On Sunday afternoon, director Tony Scott committed suicide by jumping off the Vincent Thomas Bridge in San Pedro, California. He was 68.
Scott’s suicide marks a sad and abrupt conclusion to one of the most influential careers in modern Hollywood. With his 1986 hit Top Gun, Scott changed the template for action filmmaking: While detractors at the time dismissed his style as “music video” or worse—Pauline Kael once called him Tony “Make It Glow” Scott—there was an aggression and edge to his work that sought to land those gorgeous images with maximum impact. It was the first of several collaborations with producer Jerry Bruckheimer (and the late Don Simpson), and set the standard for all future Bruckheimer productions and the next generation of action directors. Opinions on the merit of his work may vary, but any serious history of commercial filmmaking in the late 20th/early 21st century has to be told through Tony Scott. It’s almost an incidental point that Top Gun happened to launch Tom Cruise to superstardom.

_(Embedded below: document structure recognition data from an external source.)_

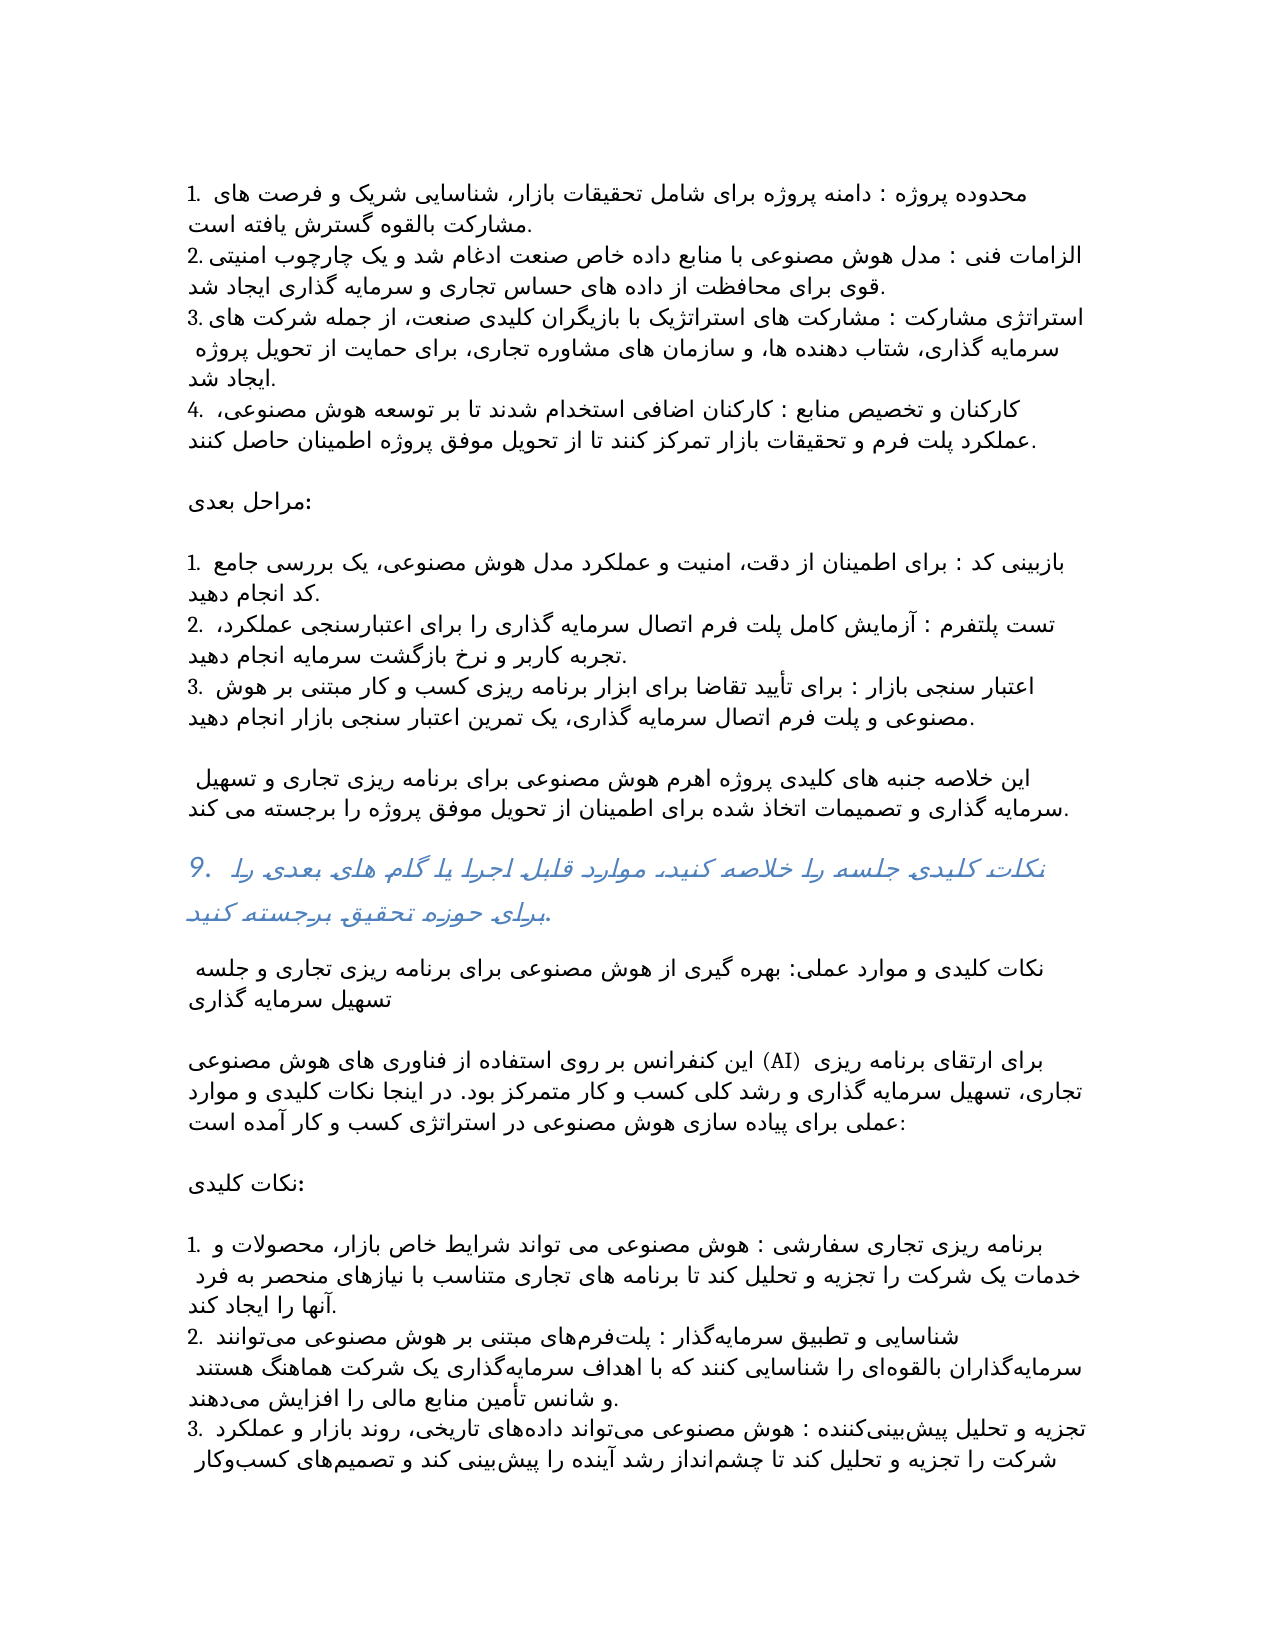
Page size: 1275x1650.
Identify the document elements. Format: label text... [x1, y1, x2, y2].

subtitle 9. نکات کلیدی جلسه را خلاصه کنید، موارد قابل اجرا یا گام های بعدی را برای حوزه تحقیق برجسته کنید. [187, 847, 1087, 929]
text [187, 956, 1087, 1473]
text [187, 150, 1087, 822]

Scott scored another hit with Simpson and Bruckheimer on 1987’s Beverly Hills Cop II and 1990’s Days Of Thunder, and tried his hand at the sexy thriller with Kevin Costner-Madeleine Stowe film Revenge, also from 1990, but he went on a tear in the early ‘90s. In short succession, Scott directed three of his best films: With 1991’s The Last Boy Scout and 1993’s True Romance, he took scripts from two exceptionally strong young writers—Shane Black and Quentin Tarantino, respectively—and complemented them with a skuzzy noir style that brought the crime genre into a new era. At the time, Tarantino vigorously defended Scott’s rapid-fire editing, which had departed so sharply from the long takes in Tarantino’s Reservoir Dogs, and evidence of the Scott touch (as co-opted by producer Joel Silver) is all over Black’s directorial debut, Kiss Kiss Bang Bang.
With Simpson and Bruckheimer, Scott also did the vastly entertaining 1995 submarine thriller Crimson Tide, a streamlined Das Boot scenario that got the best out of Gene Hackman and Denzel Washington, the latter of whom he’d cast again for a stretch a decade later that included Man On Fire, Déjà Vu, The Taking Of Pelham 1, 2, 3, and Unstoppable. He followed that up with 1996’s The Fan, which brought Robert De Niro back into the sort of disquieting role he’d largely abandoned over time, and a pair of nimble spy thrillers, 1998’s Enemy Of The State, a throwback to the paranoid post-Watergate conspiracy thrillers of the ‘70s, and 2001’s Spy Game, which similarly anticipated an age of increased surveillance and espionage. 2004’s Man On Fire continued his run of pulpy thrillers with real-life associations, mining the kidnapping business in Mexico for a story of disturbing retribution.
Restless to the very end, Scott concluded his career by pushing his caffeinated style to the point of near-abstraction. Based on a Richard Kelly (Donnie Darko) script, 2005’s Domino went hog wild with the fact-based story of an English actor’s daughter turned Los Angeles bounty hunter, answering Kelly’s usual narrative curlicues with a blistering, experimental rush of images and the zaniest cast of his career (Mickey Rourke, Jacqueline Bisset, Mo’Nique, Dabney Coleman, etc.). 2006’s Déjà Vu offered artful glimpses of New Orleans after Katrina; 2009’s The Taking Of Pelham 1, 2, 3 updated one of the saltiest New York thrillers of the ‘70s; and 2010’s Unstoppable was as good as anything he ever directed, a diamond-cut thriller about a runaway train that won some of his best reviews.
Scott is survived by his wife and children, and his older brother Ridley Scott (Alien, Blade Runner), who served as his partner on the Scott Free production label. Among the Scott Free productions is the fine CBS procedural The Good Wife and several other TV shows and movies. More will undoubtedly come out about Scott as people take stock of his life and death. For now, it’s worth remembering that help is available for those who are feeling depressed and considering taking their own lives. Suicide has a way of metastasizing the suffering of others as it ends the suffering of one. The National Suicide hotline is 1-800-273-8255.
[UPDATE: ABC News has reported this morning that Tony Scott committed suicide after receiving a diagnosis for inoperable brain cancer. Obviously, the sentiments expressed at the end of this obit were written under the false assumption that it was depression-related.]
[UPDATE #2: Now ABC News is questioning its own reporting after TMZ revealed that Scott's wife denied that he had brain cancer. We apologize for being part of this journalistic ordeal and hope the truth gets sorted out soon.]